Industry:
Marketing Data Services
Company Size:
Marketing Data Services
Location
Philippines
A mid-sized marketing data services company approached CDOps Tech to modernize their infrastructure and accelerate innovation.
Their platform was running on IBM Cloud, supporting critical data processing workloads. While the environment was stable, it was becoming increasingly difficult to scale and adopt modern cloud capabilities.
Leadership wanted to move to a more flexible and innovation-driven platform, and selected Google Cloud Platform (GCP).
The Challenge
As the business grew, the limitations of the existing environment became clear.
The team faced several obstacles:
- Rising operational costs and licensing complexity on IBM Cloud
- Limited access to modern cloud-native services for AI and data analytics
- Difficulty integrating with SaaS platforms and other cloud environments
- Slower innovation cycles compared to competitors using modern data platforms
Our Solution
We led the end-to-end cloud migration using a structured migration framework designed for data-intensive environments.
The approach focused on minimizing risk while modernizing the architecture.
1. Assessment & Planning
We began with a comprehensive evaluation of the client’s infrastructure.
This included:
- Application portfolio and dependency analysis
- Infrastructure and licensing review
- Cost comparison between IBM Cloud and GCP
- Designing a secure GCP Landing Zone with IAM, networking, and compliance baselines
This stage ensured the migration plan aligned with both technical requirements and business goals.
2. Architecture Design
Next, we redesigned the platform architecture to take advantage of Google Cloud’s modern services.

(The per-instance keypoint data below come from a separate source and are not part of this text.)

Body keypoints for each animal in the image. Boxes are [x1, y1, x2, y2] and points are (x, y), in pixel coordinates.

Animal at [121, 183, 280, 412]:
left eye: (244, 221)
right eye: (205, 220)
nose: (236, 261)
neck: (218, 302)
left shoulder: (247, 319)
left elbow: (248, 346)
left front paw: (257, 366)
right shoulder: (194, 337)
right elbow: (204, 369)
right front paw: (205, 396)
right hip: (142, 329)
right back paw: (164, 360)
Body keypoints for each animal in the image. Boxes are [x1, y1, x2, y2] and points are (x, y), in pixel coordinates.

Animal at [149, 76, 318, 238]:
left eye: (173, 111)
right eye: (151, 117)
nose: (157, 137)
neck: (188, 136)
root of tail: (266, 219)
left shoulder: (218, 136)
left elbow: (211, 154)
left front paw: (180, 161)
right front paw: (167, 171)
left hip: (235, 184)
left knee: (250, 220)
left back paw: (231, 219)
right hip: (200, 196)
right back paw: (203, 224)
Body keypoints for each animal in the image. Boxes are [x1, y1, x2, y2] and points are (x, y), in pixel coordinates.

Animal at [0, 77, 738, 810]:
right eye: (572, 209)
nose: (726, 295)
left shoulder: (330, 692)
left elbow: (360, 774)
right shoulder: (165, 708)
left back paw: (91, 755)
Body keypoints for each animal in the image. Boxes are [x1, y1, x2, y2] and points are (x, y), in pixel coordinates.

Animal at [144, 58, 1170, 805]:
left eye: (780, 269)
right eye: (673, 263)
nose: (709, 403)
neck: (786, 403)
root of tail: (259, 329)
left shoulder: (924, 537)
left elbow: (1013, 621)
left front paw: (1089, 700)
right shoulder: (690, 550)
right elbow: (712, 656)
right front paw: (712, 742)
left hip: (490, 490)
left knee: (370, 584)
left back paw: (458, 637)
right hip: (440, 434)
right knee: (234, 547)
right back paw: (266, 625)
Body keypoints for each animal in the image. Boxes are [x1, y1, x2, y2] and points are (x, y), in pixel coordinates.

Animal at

Key architectural improvements included:
- Migrating containerized workloads to Google Kubernetes Engine (GKE)
- Deploying lightweight services using Cloud Run
- Designing secure VPC and IAM structures aligned with enterprise best practices
- Creating integration pipelines with existing SaaS platforms such as Salesforce and Workday using Apigee and Pub/Sub
This architecture enabled the platform to become cloud-native and multi-cloud ready.
3. Migration Execution
Once the architecture was validated, we executed the migration in phases.

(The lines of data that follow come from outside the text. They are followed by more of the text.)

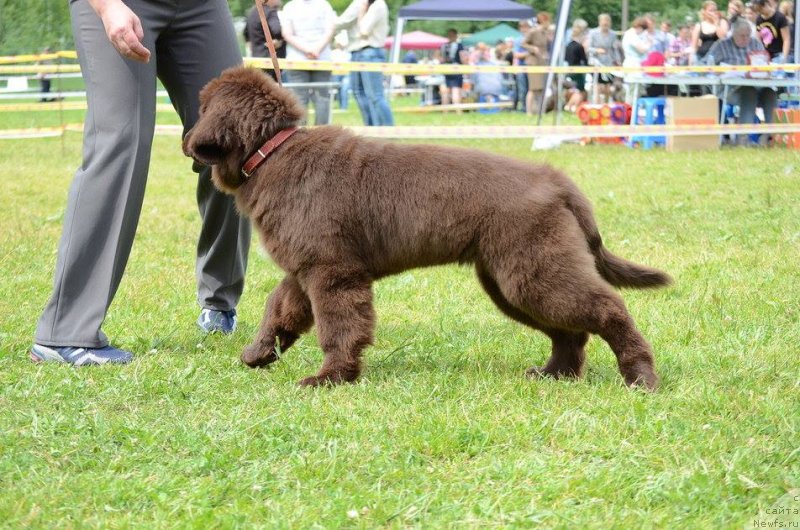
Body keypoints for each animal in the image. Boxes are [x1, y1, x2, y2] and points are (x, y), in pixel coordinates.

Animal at [184, 66, 672, 388]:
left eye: (202, 106)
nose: (185, 140)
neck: (273, 152)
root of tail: (557, 180)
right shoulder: (305, 269)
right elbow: (278, 308)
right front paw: (257, 354)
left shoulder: (332, 271)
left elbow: (339, 327)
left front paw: (330, 378)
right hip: (510, 279)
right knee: (570, 330)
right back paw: (555, 375)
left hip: (532, 270)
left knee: (608, 309)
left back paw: (640, 376)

Key migration activities included:
- Lift-and-shift migration of stable workloads from IBM VMs to Google Compute Engine
- Re-platforming legacy Java applications into containerized workloads on GKE Autopilot
- Migrating databases from IBM Cloud to BigQuery and Cloud SQL
- Implementing CI/CD pipelines using Cloud Build and Artifact Registry
This approach allowed the team to migrate safely while gradually modernizing the platform.
4. Optimization & Handover
After migration, we focused on ensuring the environment was secure, observable, and cost-efficient.

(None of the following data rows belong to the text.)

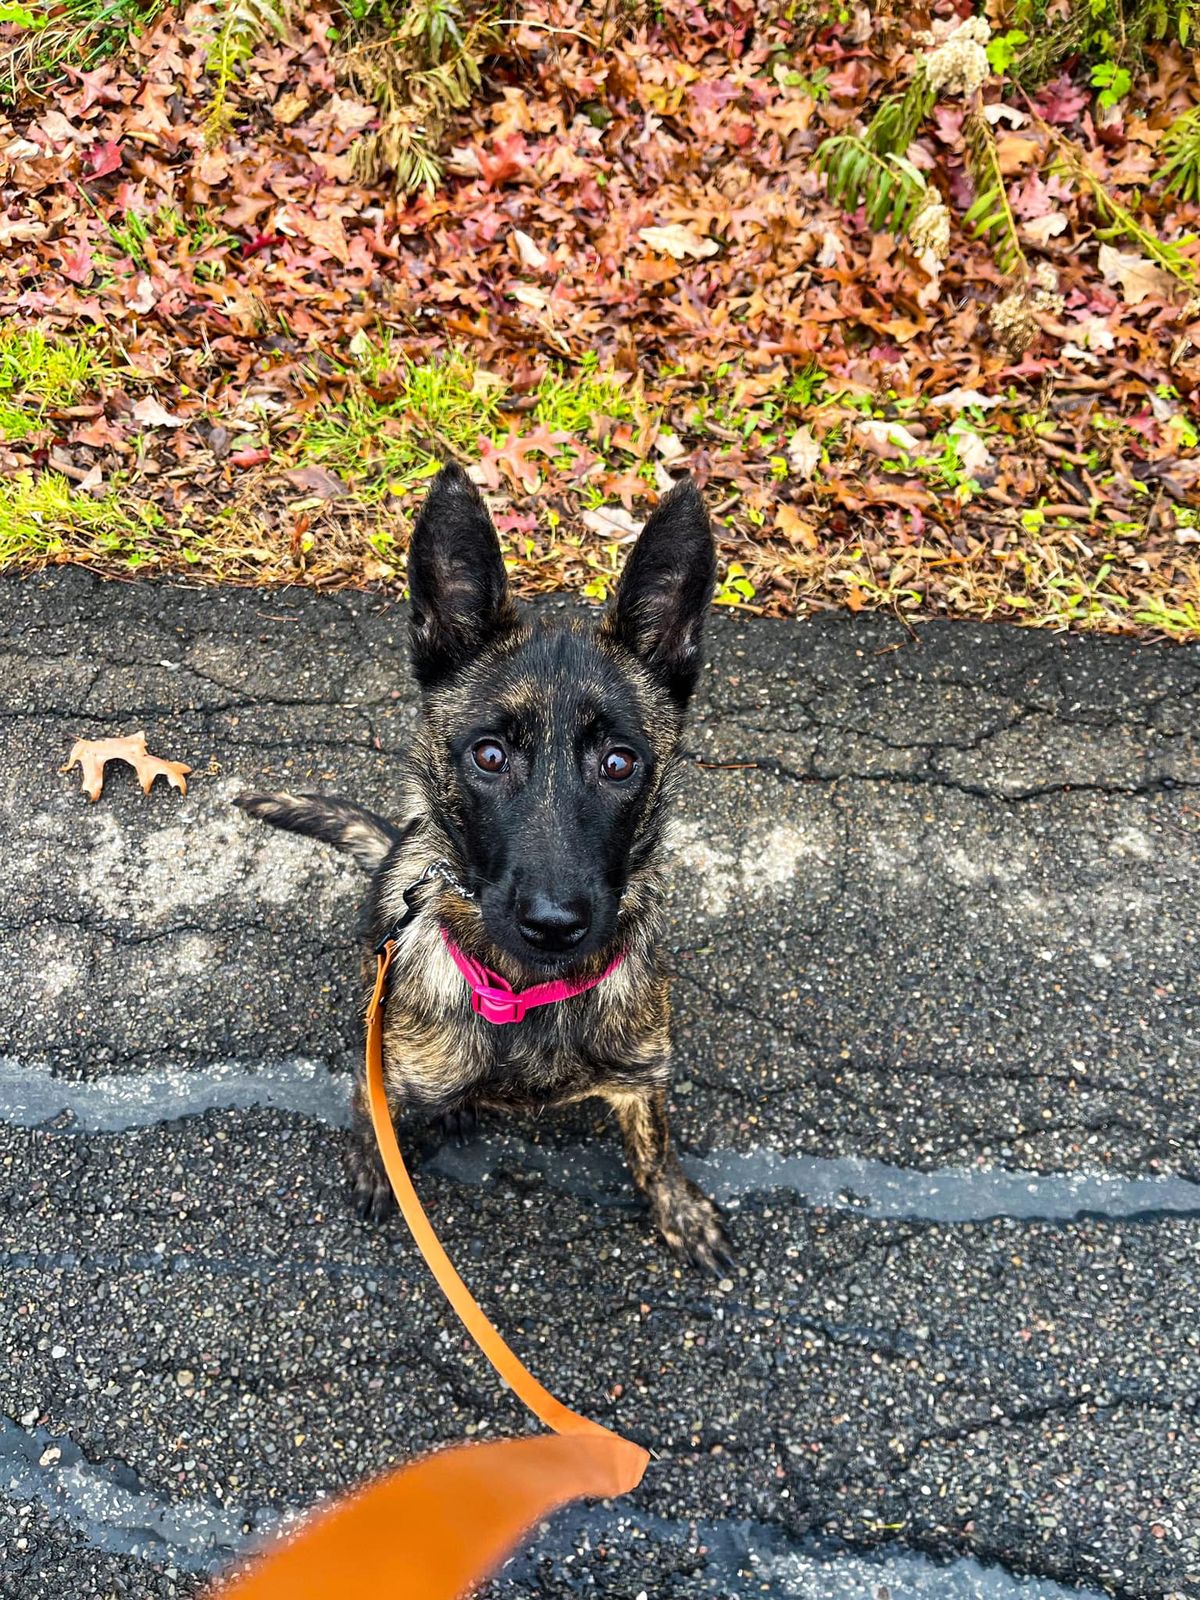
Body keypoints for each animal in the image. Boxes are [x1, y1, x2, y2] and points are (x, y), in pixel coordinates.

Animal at [232, 467, 729, 1273]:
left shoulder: (640, 1081)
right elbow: (366, 1110)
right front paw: (376, 1164)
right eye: (489, 755)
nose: (553, 924)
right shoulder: (387, 1073)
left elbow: (656, 1149)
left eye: (620, 763)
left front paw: (677, 1207)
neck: (528, 994)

Key improvements included:
- FinOps implementation to monitor and optimize cloud spend
- Platform observability using Cloud Monitoring and Error Reporting
- Security hardening through Security Command Center and DLP APIs
Finally, we conducted knowledge transfer sessions so the internal team could confidently manage the new environment.
The Results
| Metric | Before (IBM Cloud) | After (GCP) |
|---|---|---|
| Infra Cost Reduction | - | 28% Savings |
| Deployment Time | Weeks | Minutes via CI/CD |
| Analytics Performance | Sluggish | 5x Faster with BigQuery |
| Innovation Readiness | Limited | Enabled AI/ML Adoption |
| Compliance Alignment | Fragmented | Streamlined with GCP Blueprints |
Client Testimonial
CDOps Tech provided clarity and control throughout a complex migration. Today, we’re innovating faster, managing less infrastructure, and already seeing ROI on our GCP investment.
Key Takeaway
Many companies remain locked into legacy cloud environments that limit innovation and increase operational costs.
By migrating to Google Cloud and modernizing the architecture, this client gained a scalable data platform that supports faster development, advanced analytics, and long-term growth.